Blog > Incident report: “Stability!”

Incident report: “Stability!”

Welcome back!

We were finally able to bring our blog back. During the past 2 weeks we had a long lasting incident. We did what we could to make sure that users could use their primary services during our work on the systems, but we know that there was unplanned downtime. As the blog was a victim of the situation, we couldn’t inform users as well as we wanted (we really do not like X (‘formerly known as Twitter’)), so here is finally the incident report from the beginning to the end.

In the morning of August 17 CEST an old piece of supposedly redundant storage hardware gave out messages about needing service. Shortly after the first messages the canisters gave up and the status went from critical to not working. While the data was indeed stored redundant, we lost complete access due to firmware malfunction.

During the last three years, the operations team has been aware of the risk involved with this old piece of hardware, and spend a lot of time moving important user data off. This means that no user data was in danger during the incident. However the old storage was still backing too many internal systems; data-less front-ends, control and facilitation services, the front page, and unfortunately internal DNS. This in turn made other systems unavailable, such as IMAP, Submission, Web servers, Bifrost, Blog and Knowledge base.

Thanks to preparation for the migration and a relentless effort by operations the team was able to rebuild the necessary infrastructure for all core services.
After 20 hours the primary Kolab Now services were restored: Webmail, IMAP, CalDAV/CardDAV, ActiveSync, access to data, and the support email: support@kolabnow.com. All users were able to login and use the systems at that time.

For a lot of the support infrastructure such as blog, frontpage, knowledgebease and bifrost the situation was more complex though and further progress was depending on assistance and firmware from the vendor.

After a lot of back and forth with support we fortunately were able to restore the data from the failing storage system, however, it was clearly not an option to just restart all services on the legacy infrastructure, so all services needed to be migrated. While this rather time consuming process was ongoing a second situation developed..

On the late evening of August 30 CEST the internal MX servers stopped delivering email. In the morning of August 31 The team decided to rip off the band-aid and push through a rebuild and migration of the mail traffic system. This was planned for later this year, and pushing it through at this time was presenting limited risk, but unfortunately it forced users off their services once again. It however brought the systems back in updated, balanced production mode around 15:00 CEST the same day.

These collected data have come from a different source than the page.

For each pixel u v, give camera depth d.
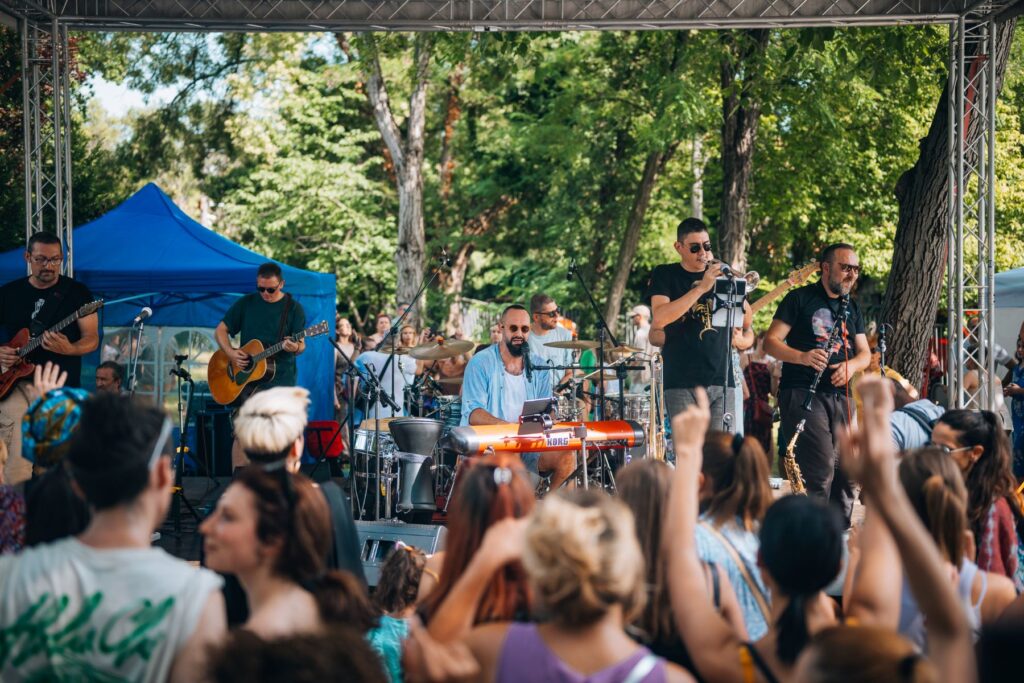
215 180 25.78
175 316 11.75
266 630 2.52
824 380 6.36
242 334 8.24
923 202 9.39
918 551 2.28
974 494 4.20
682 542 2.68
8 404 6.38
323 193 23.84
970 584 3.30
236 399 8.05
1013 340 13.29
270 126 24.22
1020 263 18.42
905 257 9.54
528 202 24.66
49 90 12.14
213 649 2.07
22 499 3.40
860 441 2.38
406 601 3.79
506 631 2.28
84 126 22.50
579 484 7.32
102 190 17.78
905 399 6.58
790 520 2.52
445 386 11.41
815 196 19.98
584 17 8.42
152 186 11.25
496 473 2.88
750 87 14.48
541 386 7.23
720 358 6.61
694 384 6.62
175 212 11.02
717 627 2.57
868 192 20.05
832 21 8.34
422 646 2.33
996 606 3.31
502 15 8.45
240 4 8.42
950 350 8.50
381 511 7.74
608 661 2.17
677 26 8.45
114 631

All mail that was sent to users during the two service outages was delayed – but not lost. This means, that the sending servers were queuing the mail for later delivery. It can take up to 5 days for the sending servers to retry the send.

We understand the frustration that this long lasting incident and the unplanned downtime created, and we truly regret the inconvenience that it has brought on our users. During the past year we have focused a lot on pushing fixes and new developments to the platform, perhaps at the cost of stability. That has lead to a series of unplanned outages; more than usual. In the coming time we will be focusing on keeping the system in a more stable state, as well as making sure that we can migrate all service in a timely fashion to new infrastructure. New features that are ready will of course be deployed, but with great care and while observing transparent user communication.

We will be doing our best to avoid a situation like this in the future.